As the morning progressed, so did the number of visitors. The small beach and water were feeling quite crowded by about 10:30, and after a final snorkel and swim along the beach, we rinsed off and walked back to catch the colectivo back to Playa del Carmen. The only drama on the return trip was a thunderstorm that crossed our path, combined with the fact that the driver was going a bit too fast for comfort. Walking back to our rental from the center of town, we found a watery obstacle course as many of the streets were flooded knee-deep with rain. We took our time to slowly pick our path home, making use of a few impromptu bridges along the way. It’s times like these that we wouldn’t mind having a shell of our own and being able to just go with the flow :)
Fives’ Facts about Akumal Beach
*Transportation: There are several options for getting to Akumal Beach. From Playa del Carmen or Tulum, you can catch buses or colectivos heading between the two endpoints of the route, and either will drop you off on the side of the highway at the road to Akumal Beach. Be sure to ask for Akumal Beach and not the town of Akumal. The cost of the bus and colectivo are about the same. The colectivos run about every 10-15 minutes from 5:00 A.M. to 10:00 P.M. and have no set schedule, which was more appealing for us. The cost from Playa del Carmen was 35 pesos per seat used in the van, one-way. The colectivo stand is located at Calle 2 Norte between Av. 15 and 20, which is 2 blocks north of 5th Ave. Taxis are also available, but run a minimum of 600 pesos one way.

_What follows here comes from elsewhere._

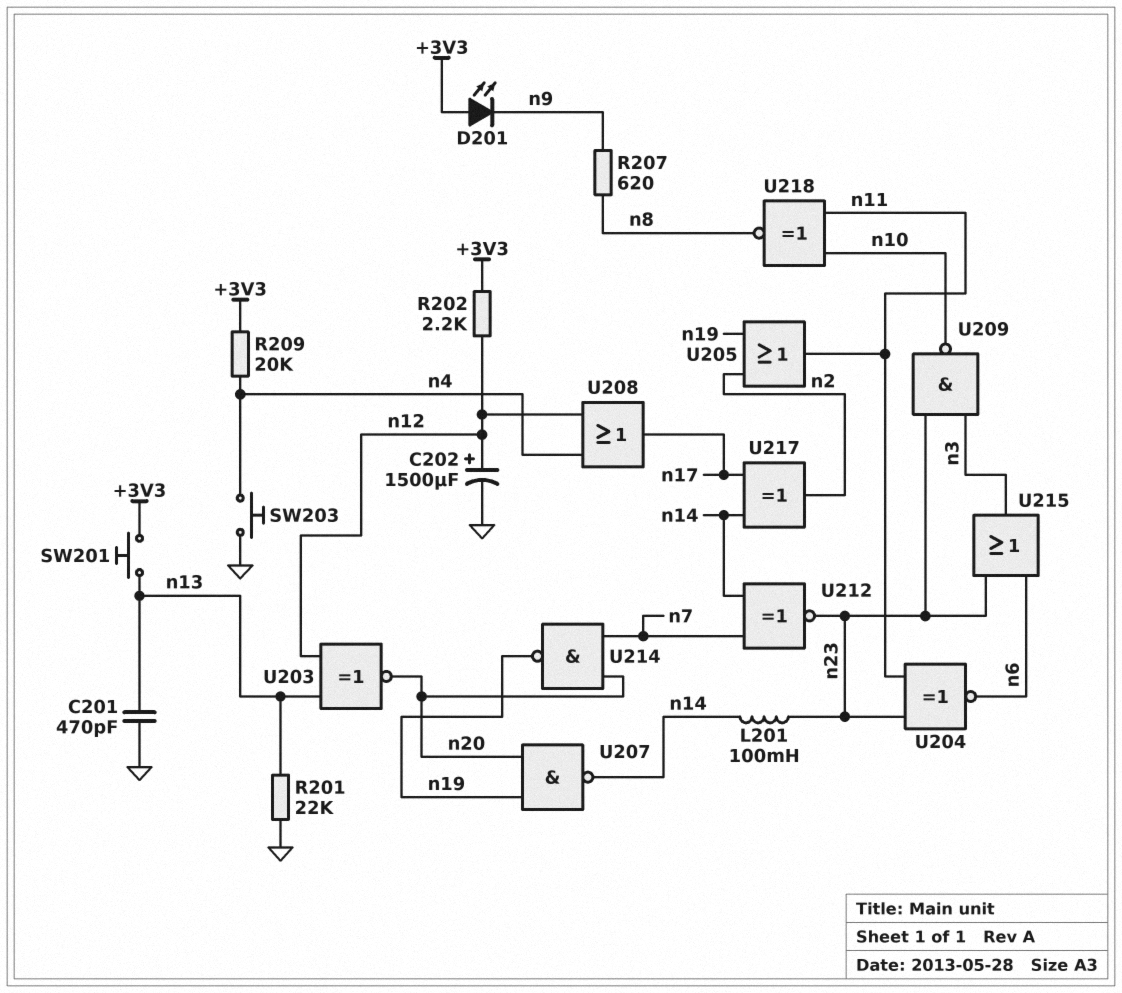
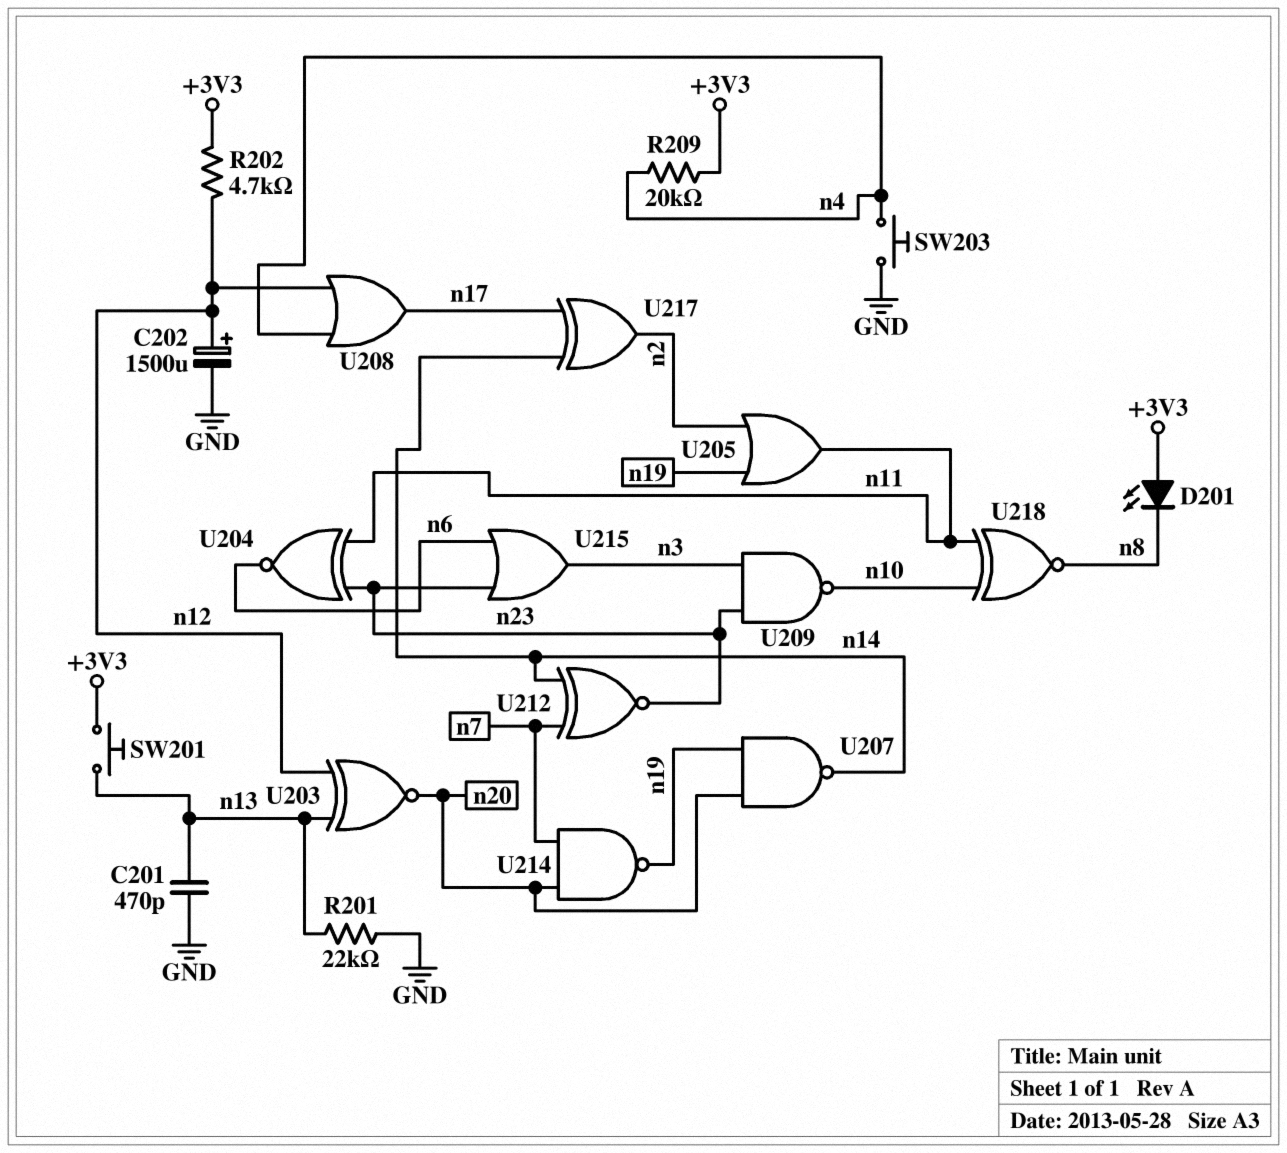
D201: LED (A +3V3, K n9) -> LED (A +3V3, K n8)
L201: 100mH (n14, n23) -> none
R202: 2.2k (+3V3, n12) -> 4.7k (+3V3, n12)
R207: 620 (n8, n9) -> none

*When to Visit: The dive shops open every day of the year at 8:00 A.M. and close at 5:00 P.M. We found arriving before 8:00 was ideal, as the beach was practically deserted. Getting out into the water right at 8:00 gave us about 2 hours to explore before big tours and crowds arrived.
* Renting Gear: There are several options on the beach for renting both snorkel and scuba equipment, and they all seemed about the same to us. We went with the Akumal Dive Shop, the original shop on the beach. The combination of snorkel set (mask and breathing tube) and life jacket (mandatory) was $12 USD per person, and kids and adults are the same price. Flippers and other gear are extra. We decided to snorkel in shifts, so we only rented three sets of gear instead of five. There are definitely places in Playa del Carmen that rent gear for cheaper, but we didn’t want the hassle of lugging everything around with us all day.
* Turtles: You are most likely to see loggerhead and green turtles out in the waters of Akumal. They are about the same in size (1.2 meters) and weight (100-200 kg), but the loggerhead turtles feed on shellfish (crabs and snails) while the green turtles feed on sea grass. We saw at least a dozen green turtles during our morning in the water, and they were a blast to watch!
* The Reef: The Mesoamerican Reef (extending 700 miles from the tip of the Yucatan down through the Honduran Bay Islands) is the largest barrier reef in the Western Hemisphere. The reef is home to 60 types of coral, 500 species of fish, and 5 species of marine turtles. One of the biggest threats comes from tourism and the staggering number of people who visit the reef (ourselves included). There did not seem be to any efforts to limit the daily number of visitors, as we have seen in other places. At very least, be sure not to touch or step on the reef and wear reef-safe sunscreen (if it’s on your skin, it’s on the reef).